Below are records. Copy every line with "tail" in it.

··· INFORMATION GIVEN

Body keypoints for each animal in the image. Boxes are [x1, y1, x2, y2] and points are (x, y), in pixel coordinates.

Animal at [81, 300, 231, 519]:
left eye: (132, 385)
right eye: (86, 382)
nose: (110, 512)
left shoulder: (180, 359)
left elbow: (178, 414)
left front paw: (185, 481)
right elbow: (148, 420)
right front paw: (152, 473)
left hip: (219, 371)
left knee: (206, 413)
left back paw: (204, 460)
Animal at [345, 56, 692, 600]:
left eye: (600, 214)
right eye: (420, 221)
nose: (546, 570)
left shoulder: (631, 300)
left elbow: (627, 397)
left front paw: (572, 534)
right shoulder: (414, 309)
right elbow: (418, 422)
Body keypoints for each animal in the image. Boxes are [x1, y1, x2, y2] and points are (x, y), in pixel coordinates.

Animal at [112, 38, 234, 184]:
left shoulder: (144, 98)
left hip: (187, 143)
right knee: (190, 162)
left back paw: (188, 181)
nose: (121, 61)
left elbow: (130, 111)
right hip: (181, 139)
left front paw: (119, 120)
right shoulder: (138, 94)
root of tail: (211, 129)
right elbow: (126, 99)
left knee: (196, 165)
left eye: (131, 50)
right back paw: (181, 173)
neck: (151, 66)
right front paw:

······
··· INFORMATION GIVEN

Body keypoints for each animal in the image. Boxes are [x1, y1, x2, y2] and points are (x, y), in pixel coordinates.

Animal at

······
··· INFORMATION GIVEN

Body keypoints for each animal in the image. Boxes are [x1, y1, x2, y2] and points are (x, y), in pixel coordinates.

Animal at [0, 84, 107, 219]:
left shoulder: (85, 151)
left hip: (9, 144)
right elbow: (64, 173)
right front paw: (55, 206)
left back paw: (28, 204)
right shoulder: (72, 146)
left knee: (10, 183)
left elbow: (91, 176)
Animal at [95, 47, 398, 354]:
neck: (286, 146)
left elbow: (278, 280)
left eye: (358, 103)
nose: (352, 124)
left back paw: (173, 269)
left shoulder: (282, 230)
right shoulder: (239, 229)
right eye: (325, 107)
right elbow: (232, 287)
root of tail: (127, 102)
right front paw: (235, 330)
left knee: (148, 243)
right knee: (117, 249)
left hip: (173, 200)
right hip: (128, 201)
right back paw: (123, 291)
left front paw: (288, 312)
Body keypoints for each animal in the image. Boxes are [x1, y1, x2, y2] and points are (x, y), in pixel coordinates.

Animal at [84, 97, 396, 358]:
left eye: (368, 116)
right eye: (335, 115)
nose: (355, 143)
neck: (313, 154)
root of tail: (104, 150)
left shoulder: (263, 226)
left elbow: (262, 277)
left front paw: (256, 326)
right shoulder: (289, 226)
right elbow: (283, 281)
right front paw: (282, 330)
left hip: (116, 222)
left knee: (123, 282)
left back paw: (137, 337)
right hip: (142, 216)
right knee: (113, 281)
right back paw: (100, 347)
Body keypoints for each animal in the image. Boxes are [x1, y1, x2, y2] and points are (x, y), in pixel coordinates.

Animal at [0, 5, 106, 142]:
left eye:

······

**ANSWER TO THIS TASK**
root of tail: (211, 129)
root of tail: (127, 102)
root of tail: (104, 150)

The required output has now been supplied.